- PETUNJUK -
A - Tentukan apakah pernyataan (i), (ii), dan (iii) sesuai dengan teks opini tentang uang dan iman. Jawab ya atau tidak untuk tiap pernyataan, lalu kutip kata-kata teks yang menentukannya persis seperti aslinya.
(i) Penulis melihat suara uang kini lebih nyaring daripada suara keimanan.
(ii) Menurut teks, bangsa yang besar diukur dari angka pertumbuhan ekonomi.
(iii) Teks menyebut ketamakan dibungkus sebagai kebutuhan zaman now.
B - Tolong lanjutkan teks opini tentang uang dan iman, mulai setelah kalimat terakhirnya.

- TEKS YANG DIBERIKAN -

Mempertuhan Uang Ketimbang Iman

Jum'at, 14/11/2025 23:39 WIB

OLEH Djohermansyah Djohan

DI tengah hiruk-pikuk kehidupan Indonesia modern, saya melihat dengan keprihatinan bahwa bangsa ini sedang memasuki fase paling sunyi dalam sejarah kebangsaannya: fase ketika suara uang lebih nyaring daripada suara keimanan; ketika ukuran kehormatan direduksi menjadi besaran aset; dan ketika nilai sosial yang dahulu menjadi perekat masyarakat perlahan terkikis oleh ketamakan yang dibungkus sebagai “kebutuhan zaman now”.

Bangsa yang besar tidak diukur dari gedung-gedung megah atau angka pertumbuhan ekonomi, melainkan dari karakter manusianya—dari kejujuran yang dijaga, solidaritas yang hidup di tengah rakyat, serta rasa malu yang dipelihara sebelum seseorang tergoda untuk menyimpang. Tanpa itu semua, pembangunan hanya menjadi kosmetik yang tidak mampu menutupi keretakan jiwa bangsa.

- CUPLIKAN CATATAN -
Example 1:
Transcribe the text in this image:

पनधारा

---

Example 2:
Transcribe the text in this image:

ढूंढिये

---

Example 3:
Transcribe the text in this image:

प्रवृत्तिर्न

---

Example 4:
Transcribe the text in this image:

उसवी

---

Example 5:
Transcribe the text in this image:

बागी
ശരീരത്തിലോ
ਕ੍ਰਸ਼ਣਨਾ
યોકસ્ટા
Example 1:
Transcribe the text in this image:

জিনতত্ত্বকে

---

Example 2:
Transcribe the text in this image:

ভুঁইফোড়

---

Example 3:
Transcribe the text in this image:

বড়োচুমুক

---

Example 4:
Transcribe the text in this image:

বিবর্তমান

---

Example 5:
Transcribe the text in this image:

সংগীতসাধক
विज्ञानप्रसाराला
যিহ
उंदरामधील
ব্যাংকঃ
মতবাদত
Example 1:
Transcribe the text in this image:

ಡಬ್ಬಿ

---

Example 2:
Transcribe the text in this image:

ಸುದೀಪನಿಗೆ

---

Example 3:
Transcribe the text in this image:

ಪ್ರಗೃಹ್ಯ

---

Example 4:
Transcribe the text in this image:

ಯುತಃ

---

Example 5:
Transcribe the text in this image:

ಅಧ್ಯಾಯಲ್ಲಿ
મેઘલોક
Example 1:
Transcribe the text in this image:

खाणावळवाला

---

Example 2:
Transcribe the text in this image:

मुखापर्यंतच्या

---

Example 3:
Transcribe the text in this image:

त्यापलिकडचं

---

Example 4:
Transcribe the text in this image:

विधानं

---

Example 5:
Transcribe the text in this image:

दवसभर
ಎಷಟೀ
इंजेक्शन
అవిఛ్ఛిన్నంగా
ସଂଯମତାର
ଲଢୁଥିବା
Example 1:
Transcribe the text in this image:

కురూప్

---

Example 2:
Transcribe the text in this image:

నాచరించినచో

- JAWABAN TERTULIS -
A -
(i) Ya: "fase ketika suara uang lebih nyaring daripada suara keimanan"
(ii) Tidak: "Bangsa yang besar tidak diukur dari gedung-gedung megah atau angka pertumbuhan ekonomi"
(iii) Ya: "ketamakan yang dibungkus sebagai “kebutuhan zaman now”"

B -
Ketika Materialisme Menjadi Agama Baru

Hari ini kita hidup dalam masyarakat hedonistik yang semakin terpesona pada harta benda. Kekayaan tidak lagi menjadi alat, tetapi berubah menjadi tujuan. Orang tidak lagi bertanya bagaimana ia mendapatkan, tetapi berapa banyak yang dapat ia kuasai.

Gengsi menggantikan nilai sosial. Pamer kemakmuran menggeser keimanan. Ambisi menyingkirkan amanah. Padahal, masyarakat yang sehat tidak menilai seseorang dari apa yang ia punya, tetapi dari apa yang ia lakukan bagi kebaikan bersama.

Keimanan sejati tidak diukur dari simbol-simbol kasat mata, melainkan dari keberanian menjaga amanah ketika tidak ada yang melihat. Ironisnya, hari ini pengkhianatan terhadap amanah tidak lagi dianggap aib, tetapi justru dipuji sebagai “kelincahan” dalam memainkan sistem.

Gejala paling memprihatinkan dari merosotnya iman dan nilai sosial adalah hilangnya rasa malu. Ketika korupsi dianggap “risiko jabatan”, kebohongan disebut “strategi komunikasi”, dan manipulasi dihalalkan atas nama “kepentingan kelompok”, maka kejatuhan moral bangsa sedang berlangsung di hadapan kita.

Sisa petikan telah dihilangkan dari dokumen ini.